Plötzlich ist die alte Laterne weg

Demontiert: Die alten Gasleuchten auf diesem Kandelaber in Gerresheim. Foto: Lars Heidrich / WAZ FotoPool
Demontiert: Die alten Gasleuchten auf diesem Kandelaber in Gerresheim. Foto: Lars Heidrich / WAZ FotoPool

Gerresheim. . Ja, wo hängen sie denn, die schönen alten Gasleuchten? Das fragen sich manche Gerresheimer, die verdutzt vor dem nackten Kandelaber am Stadtwerke-Betriebsgelände „Auf der Hardt“ stehen bleiben. Die Lampen auf dem Mast sind abmontiert.

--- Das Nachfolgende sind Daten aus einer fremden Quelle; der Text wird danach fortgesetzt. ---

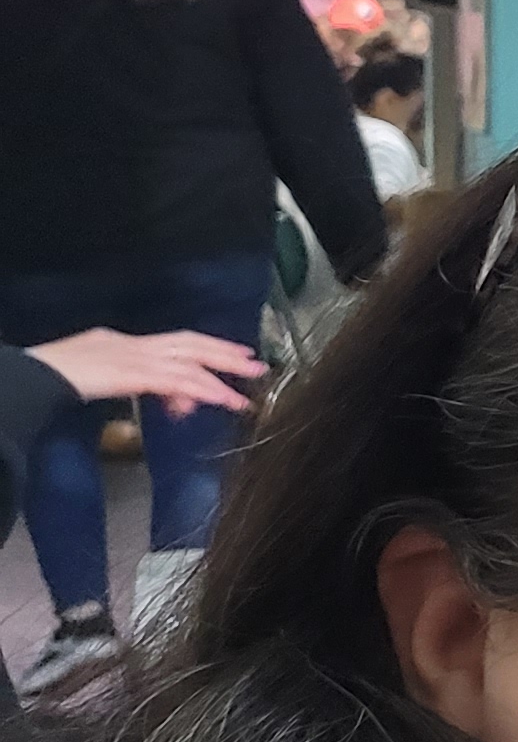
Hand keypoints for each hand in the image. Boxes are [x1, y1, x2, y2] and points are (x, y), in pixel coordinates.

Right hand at [28, 327, 262, 415]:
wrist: (38, 374)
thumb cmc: (60, 376)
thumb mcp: (104, 378)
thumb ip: (139, 385)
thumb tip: (176, 400)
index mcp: (127, 342)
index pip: (176, 342)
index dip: (206, 346)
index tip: (233, 352)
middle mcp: (136, 344)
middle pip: (190, 343)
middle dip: (224, 353)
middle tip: (255, 363)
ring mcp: (135, 356)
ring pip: (189, 362)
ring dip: (220, 377)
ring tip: (245, 392)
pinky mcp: (134, 373)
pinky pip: (176, 380)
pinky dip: (201, 389)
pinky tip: (220, 398)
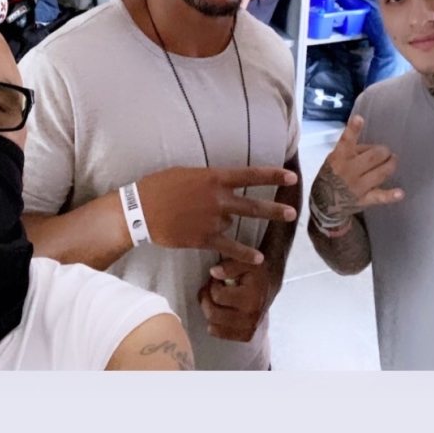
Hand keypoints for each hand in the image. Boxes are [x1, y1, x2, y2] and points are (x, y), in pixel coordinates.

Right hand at [138, 166, 297, 264]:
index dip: (272, 176)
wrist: (141, 209)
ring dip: (224, 223)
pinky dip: (244, 253)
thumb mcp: (187, 173)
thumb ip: (208, 180)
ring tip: (221, 228)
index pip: (250, 175)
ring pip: (231, 223)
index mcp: (214, 177)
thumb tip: (220, 184)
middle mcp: (218, 198)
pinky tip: (258, 259)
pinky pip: (230, 247)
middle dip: (274, 210)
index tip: (291, 177)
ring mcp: (212, 219)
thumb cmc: (160, 186)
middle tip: (292, 213)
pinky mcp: (204, 238)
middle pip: (253, 205)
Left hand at [197, 258, 277, 342]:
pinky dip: (215, 323)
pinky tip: (221, 310)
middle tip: (212, 289)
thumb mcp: (244, 262)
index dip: (213, 284)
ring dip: (210, 311)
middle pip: (213, 315)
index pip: (217, 297)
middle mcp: (250, 318)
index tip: (218, 279)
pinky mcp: (246, 336)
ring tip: (216, 299)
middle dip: (207, 299)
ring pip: (213, 327)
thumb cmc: (255, 272)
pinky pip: (219, 334)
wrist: (269, 284)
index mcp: (251, 300)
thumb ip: (229, 266)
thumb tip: (213, 272)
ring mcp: (248, 329)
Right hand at [310, 114, 403, 226]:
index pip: (346, 141)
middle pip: (373, 157)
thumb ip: (351, 151)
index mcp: (340, 157)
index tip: (359, 118)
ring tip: (393, 160)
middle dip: (384, 151)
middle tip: (386, 151)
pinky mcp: (364, 199)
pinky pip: (379, 197)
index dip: (353, 129)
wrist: (324, 203)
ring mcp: (358, 186)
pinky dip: (390, 195)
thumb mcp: (333, 159)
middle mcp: (349, 170)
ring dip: (391, 164)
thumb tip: (372, 148)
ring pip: (381, 173)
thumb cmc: (330, 175)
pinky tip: (400, 193)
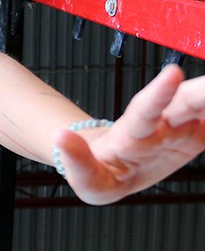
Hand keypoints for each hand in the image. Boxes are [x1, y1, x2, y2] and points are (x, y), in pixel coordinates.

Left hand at [54, 64, 204, 204]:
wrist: (113, 166)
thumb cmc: (99, 168)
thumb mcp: (86, 177)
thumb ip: (75, 160)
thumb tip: (60, 139)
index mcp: (133, 134)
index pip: (146, 110)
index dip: (160, 93)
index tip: (172, 73)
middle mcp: (160, 125)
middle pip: (185, 102)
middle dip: (204, 90)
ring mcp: (180, 129)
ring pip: (202, 108)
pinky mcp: (195, 136)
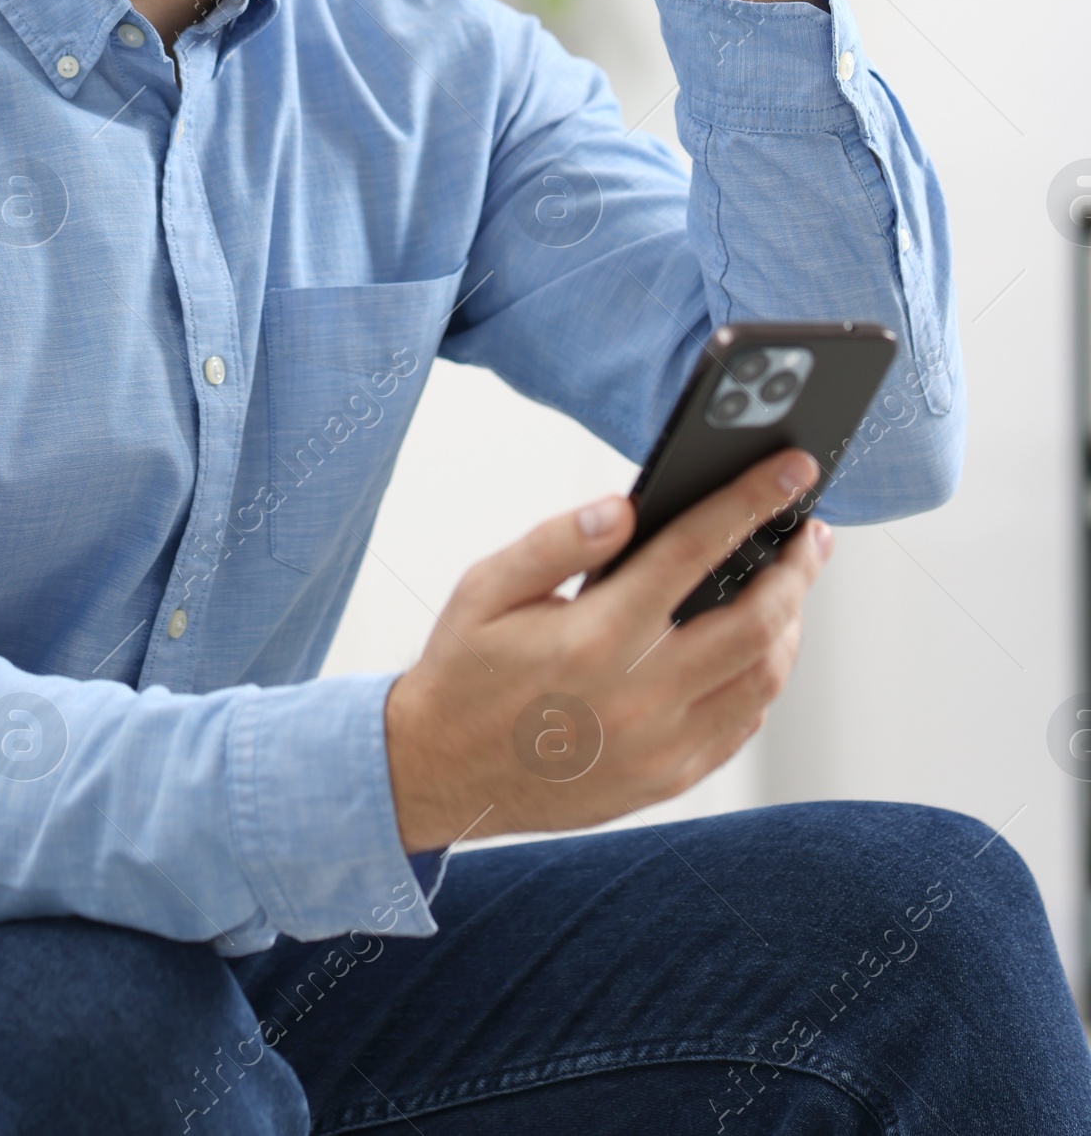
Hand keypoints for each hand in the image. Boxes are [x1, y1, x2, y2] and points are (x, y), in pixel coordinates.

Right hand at [383, 450, 830, 850]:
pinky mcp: (667, 780)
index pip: (694, 552)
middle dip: (796, 569)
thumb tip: (623, 507)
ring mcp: (660, 747)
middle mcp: (638, 695)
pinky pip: (742, 725)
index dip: (751, 503)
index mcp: (593, 636)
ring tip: (788, 586)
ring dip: (789, 624)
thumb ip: (554, 541)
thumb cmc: (464, 670)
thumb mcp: (485, 588)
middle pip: (757, 623)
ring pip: (762, 678)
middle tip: (810, 533)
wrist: (441, 774)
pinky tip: (755, 646)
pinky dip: (762, 678)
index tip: (794, 469)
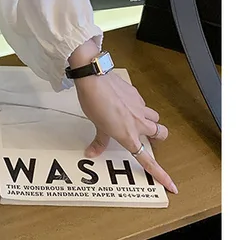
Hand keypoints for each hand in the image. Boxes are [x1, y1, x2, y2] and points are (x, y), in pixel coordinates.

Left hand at [73, 70, 176, 194]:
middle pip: (162, 134)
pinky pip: (142, 103)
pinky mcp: (136, 94)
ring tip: (136, 119)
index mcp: (129, 136)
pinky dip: (137, 106)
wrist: (94, 78)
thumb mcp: (96, 125)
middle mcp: (138, 123)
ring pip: (155, 117)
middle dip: (158, 137)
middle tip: (149, 137)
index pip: (148, 160)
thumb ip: (99, 141)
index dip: (161, 174)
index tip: (171, 184)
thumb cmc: (94, 102)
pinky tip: (125, 103)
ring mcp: (140, 107)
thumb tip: (92, 151)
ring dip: (150, 120)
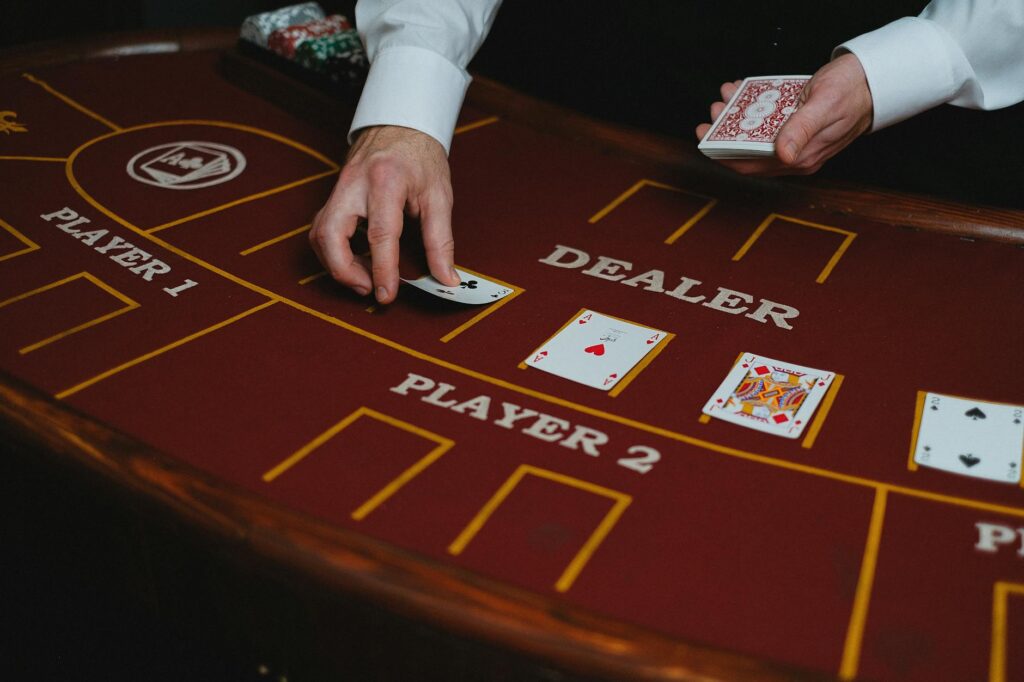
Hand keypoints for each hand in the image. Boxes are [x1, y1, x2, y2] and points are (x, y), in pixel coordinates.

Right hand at [310, 125, 459, 303]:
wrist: (400, 123)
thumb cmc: (421, 156)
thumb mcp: (439, 196)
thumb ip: (441, 241)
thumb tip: (446, 278)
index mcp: (386, 181)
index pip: (380, 234)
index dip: (382, 269)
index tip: (387, 295)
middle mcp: (354, 184)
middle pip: (330, 234)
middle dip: (344, 271)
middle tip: (369, 288)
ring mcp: (338, 188)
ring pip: (319, 234)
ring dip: (337, 264)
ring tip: (365, 278)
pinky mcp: (332, 194)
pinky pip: (322, 228)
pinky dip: (334, 251)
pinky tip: (357, 260)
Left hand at [694, 53, 873, 175]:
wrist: (873, 81)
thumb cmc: (851, 92)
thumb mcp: (824, 107)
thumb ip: (802, 130)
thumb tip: (783, 155)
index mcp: (801, 159)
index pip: (751, 166)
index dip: (724, 155)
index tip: (705, 138)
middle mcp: (795, 156)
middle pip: (749, 152)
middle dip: (726, 132)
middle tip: (715, 110)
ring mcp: (795, 143)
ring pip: (755, 136)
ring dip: (737, 117)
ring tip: (727, 97)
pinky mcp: (795, 128)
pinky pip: (767, 123)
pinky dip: (752, 109)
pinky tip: (743, 93)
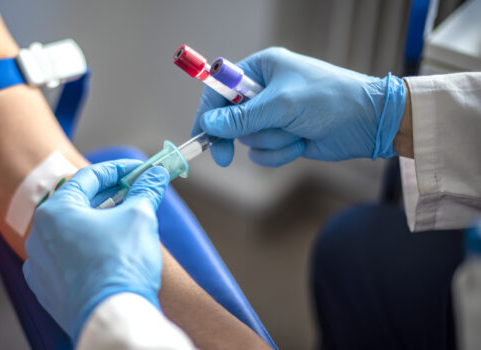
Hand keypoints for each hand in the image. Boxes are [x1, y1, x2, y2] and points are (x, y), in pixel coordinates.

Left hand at [23, 160, 169, 340]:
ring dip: (96, 224)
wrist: (112, 317)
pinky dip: (85, 251)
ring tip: (123, 223)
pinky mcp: (46, 289)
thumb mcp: (139, 217)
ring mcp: (39, 265)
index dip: (119, 170)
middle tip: (135, 193)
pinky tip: (107, 254)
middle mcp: (38, 236)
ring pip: (70, 233)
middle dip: (109, 196)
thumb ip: (145, 191)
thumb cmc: (120, 266)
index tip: (139, 171)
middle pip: (77, 204)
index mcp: (55, 211)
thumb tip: (156, 175)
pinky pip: (65, 260)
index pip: (88, 177)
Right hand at [193, 47, 405, 166]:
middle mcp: (264, 91)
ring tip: (296, 132)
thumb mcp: (282, 105)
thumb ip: (242, 116)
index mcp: (262, 68)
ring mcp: (274, 115)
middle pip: (230, 119)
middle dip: (241, 134)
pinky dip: (280, 153)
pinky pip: (264, 153)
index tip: (202, 135)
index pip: (221, 88)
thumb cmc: (329, 100)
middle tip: (224, 157)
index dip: (208, 112)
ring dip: (271, 142)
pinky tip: (301, 144)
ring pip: (249, 139)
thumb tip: (208, 123)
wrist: (369, 122)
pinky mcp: (284, 136)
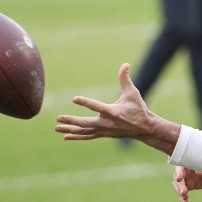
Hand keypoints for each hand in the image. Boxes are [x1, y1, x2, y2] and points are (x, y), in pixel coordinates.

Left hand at [55, 63, 179, 153]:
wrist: (144, 128)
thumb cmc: (138, 109)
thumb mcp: (133, 93)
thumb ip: (125, 79)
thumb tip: (125, 64)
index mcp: (112, 112)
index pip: (96, 106)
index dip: (85, 102)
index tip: (74, 99)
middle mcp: (106, 123)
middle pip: (85, 123)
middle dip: (71, 121)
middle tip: (58, 118)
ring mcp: (104, 130)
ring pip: (84, 131)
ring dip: (70, 130)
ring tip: (56, 128)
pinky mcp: (103, 134)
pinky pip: (87, 136)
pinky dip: (77, 136)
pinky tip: (66, 136)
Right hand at [172, 166, 201, 201]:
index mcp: (188, 161)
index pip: (181, 167)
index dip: (179, 173)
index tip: (179, 179)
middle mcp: (185, 170)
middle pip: (178, 178)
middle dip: (180, 186)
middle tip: (184, 192)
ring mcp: (187, 178)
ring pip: (178, 187)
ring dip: (180, 193)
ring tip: (185, 198)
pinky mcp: (190, 186)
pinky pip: (184, 194)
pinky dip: (184, 199)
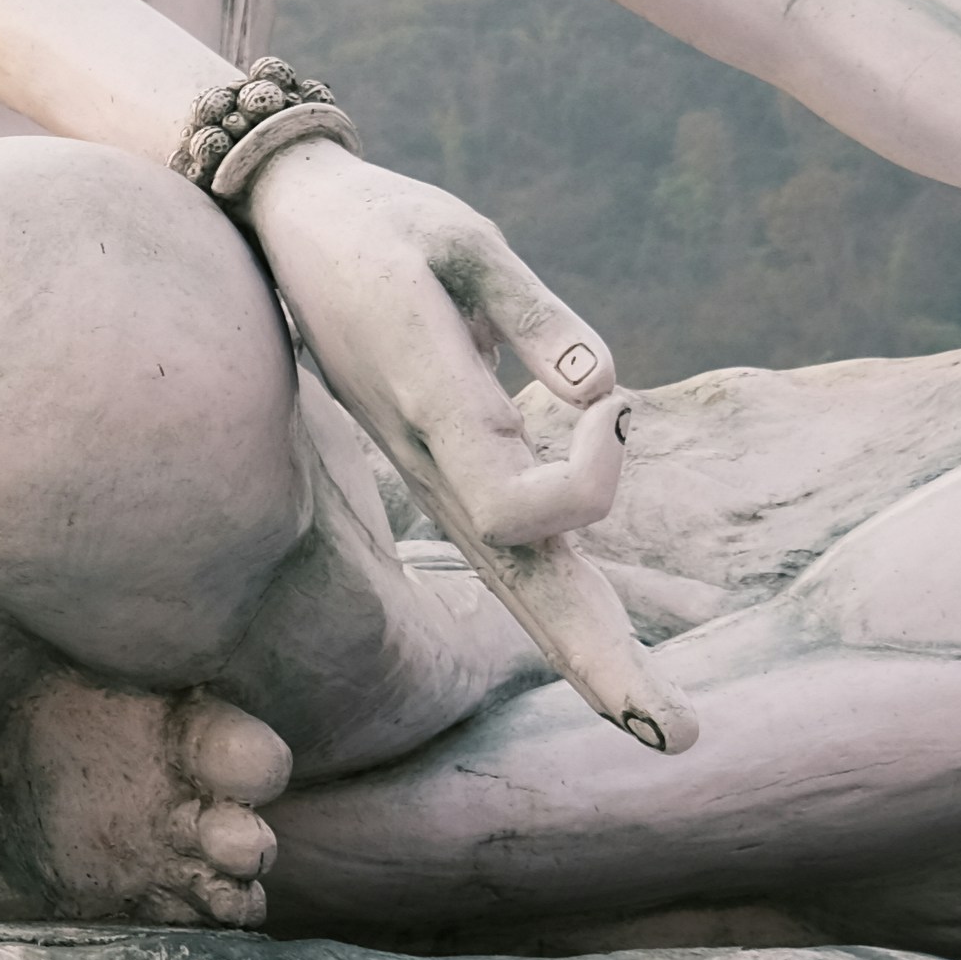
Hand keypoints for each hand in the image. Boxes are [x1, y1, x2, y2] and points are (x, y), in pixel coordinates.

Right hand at [241, 147, 687, 753]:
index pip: (516, 503)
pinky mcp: (445, 467)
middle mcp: (429, 459)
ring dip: (592, 653)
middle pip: (523, 585)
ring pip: (518, 582)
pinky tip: (611, 626)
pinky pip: (513, 545)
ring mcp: (432, 473)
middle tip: (680, 739)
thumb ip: (534, 311)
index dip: (585, 479)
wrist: (280, 226)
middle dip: (602, 661)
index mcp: (430, 404)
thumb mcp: (462, 238)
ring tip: (662, 722)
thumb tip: (606, 390)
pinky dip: (567, 593)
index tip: (614, 409)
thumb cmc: (379, 220)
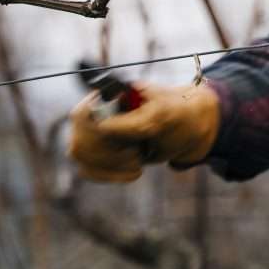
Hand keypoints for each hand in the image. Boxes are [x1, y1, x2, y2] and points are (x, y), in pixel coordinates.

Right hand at [68, 82, 219, 182]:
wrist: (189, 129)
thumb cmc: (177, 115)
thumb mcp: (161, 116)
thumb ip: (133, 122)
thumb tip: (101, 126)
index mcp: (110, 94)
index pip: (81, 117)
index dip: (99, 135)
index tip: (130, 143)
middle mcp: (95, 111)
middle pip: (79, 144)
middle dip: (111, 155)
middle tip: (139, 152)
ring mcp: (93, 132)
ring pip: (81, 159)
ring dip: (113, 165)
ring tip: (139, 157)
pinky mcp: (97, 152)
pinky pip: (88, 171)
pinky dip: (112, 175)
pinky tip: (134, 169)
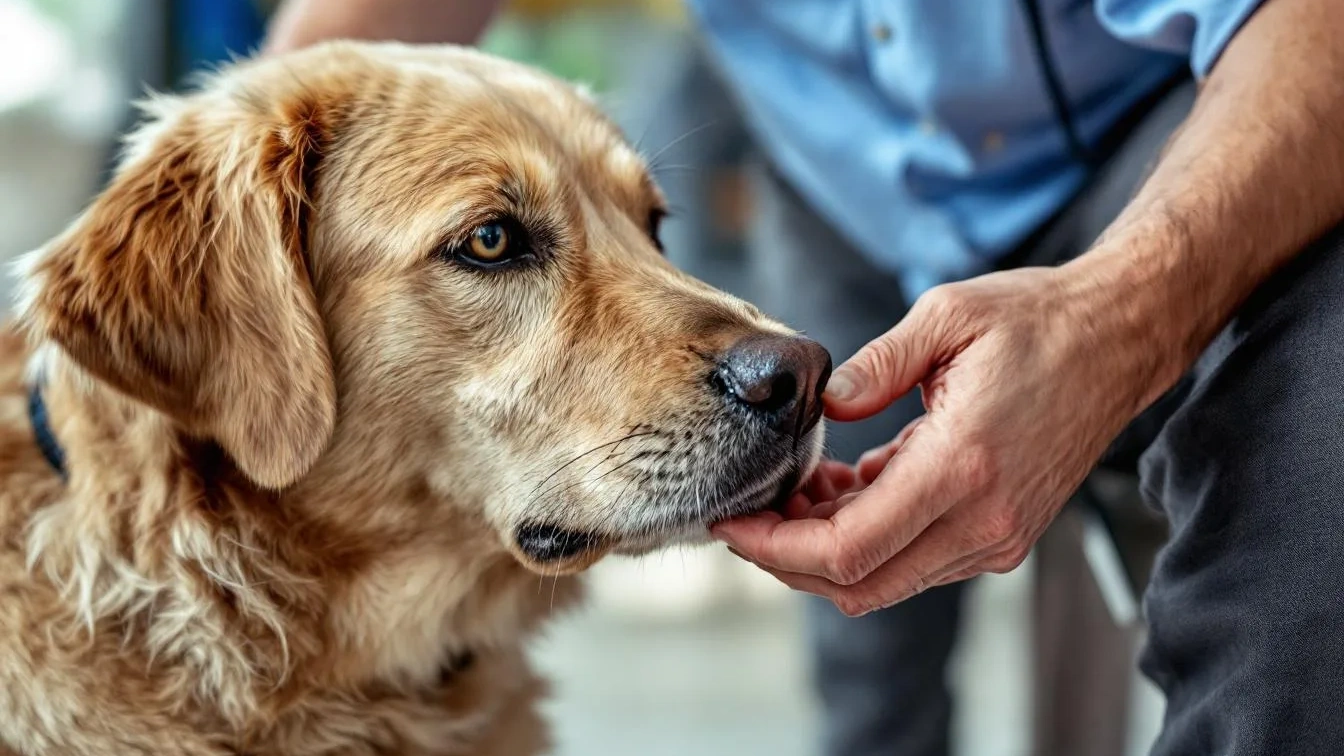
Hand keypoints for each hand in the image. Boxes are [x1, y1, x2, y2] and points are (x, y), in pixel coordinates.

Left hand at [713, 266, 1158, 615]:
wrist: (1119, 339)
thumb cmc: (1039, 321)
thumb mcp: (946, 316)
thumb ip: (875, 365)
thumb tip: (823, 405)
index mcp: (963, 466)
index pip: (848, 549)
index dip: (776, 548)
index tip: (732, 523)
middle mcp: (983, 519)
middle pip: (857, 582)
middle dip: (787, 558)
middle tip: (744, 513)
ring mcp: (997, 535)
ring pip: (884, 578)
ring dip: (825, 547)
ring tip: (791, 489)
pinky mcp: (1001, 534)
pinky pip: (914, 558)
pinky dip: (866, 537)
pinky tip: (842, 486)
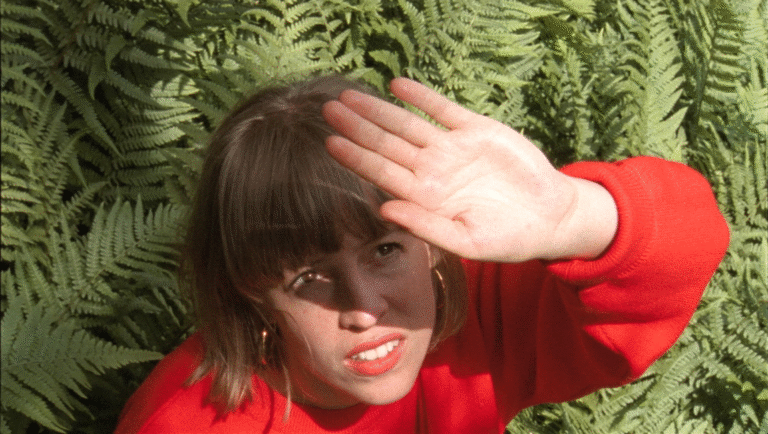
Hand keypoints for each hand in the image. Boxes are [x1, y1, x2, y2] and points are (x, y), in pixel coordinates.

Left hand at [322, 78, 616, 261]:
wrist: (549, 217)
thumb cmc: (507, 238)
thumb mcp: (467, 242)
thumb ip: (427, 226)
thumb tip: (385, 210)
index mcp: (425, 198)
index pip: (382, 174)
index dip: (356, 158)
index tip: (330, 143)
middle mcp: (432, 171)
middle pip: (386, 145)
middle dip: (358, 127)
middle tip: (328, 109)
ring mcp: (452, 149)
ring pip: (408, 124)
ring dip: (380, 109)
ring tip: (350, 94)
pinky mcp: (476, 131)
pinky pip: (442, 110)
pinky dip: (422, 97)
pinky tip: (397, 85)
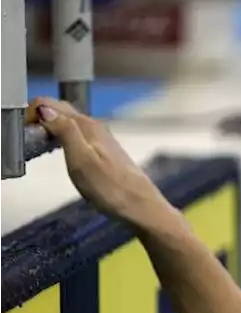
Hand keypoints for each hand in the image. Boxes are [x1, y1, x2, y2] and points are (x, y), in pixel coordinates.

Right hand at [26, 97, 168, 224]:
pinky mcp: (108, 153)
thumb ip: (65, 131)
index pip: (53, 104)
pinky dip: (66, 138)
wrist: (142, 208)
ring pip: (72, 124)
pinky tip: (64, 153)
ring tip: (42, 144)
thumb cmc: (110, 188)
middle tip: (31, 137)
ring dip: (53, 128)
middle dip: (42, 118)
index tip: (27, 131)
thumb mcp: (81, 160)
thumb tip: (47, 109)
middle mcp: (97, 128)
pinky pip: (80, 136)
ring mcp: (104, 140)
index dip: (34, 112)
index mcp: (87, 126)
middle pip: (63, 112)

„Das ist kein Einzelfall“ erklärt Georg Schumacher von der Initiative „Pro Gaslicht“, die sich für den Erhalt des Laternen-Netzes in der Stadt einsetzt. In den vergangenen Monaten seien etwa 50 Leuchten abgebaut worden, darunter auch die historischen Typen „Alt-Düsseldorf“ und „Frankfurter Modell.“ „Dabei hatte die Stadt uns versprochen, dass bis zum Ratsbeschluss nichts verändert wird“, so Schumacher.

„Wir wurden belogen“, schimpft die Vorsitzende von „Pro Gaslicht e.V.“ Auch in der Altstadt seien alte Laternen durch Imitate mit Elektrolicht ausgetauscht worden, so auf der Akademiestraße. Betroffen sind u.a. die Unterrather Straße, die Straße „Auf den Gathen“, der Fechner- und der Geißlerweg in Wersten, die Ickerswarder Straße in Himmelgeist und die Begonienstraße in Stockum.

Der Rat wird am Donnerstag entscheiden, ob die geplante Umrüstung von zunächst 1400 der über 16 000 Gaslaternen erfolgt. Das städtische Verkehrsdezernat will mit dem Programm die Energiekosten für die Straßenbeleuchtung deutlich senken.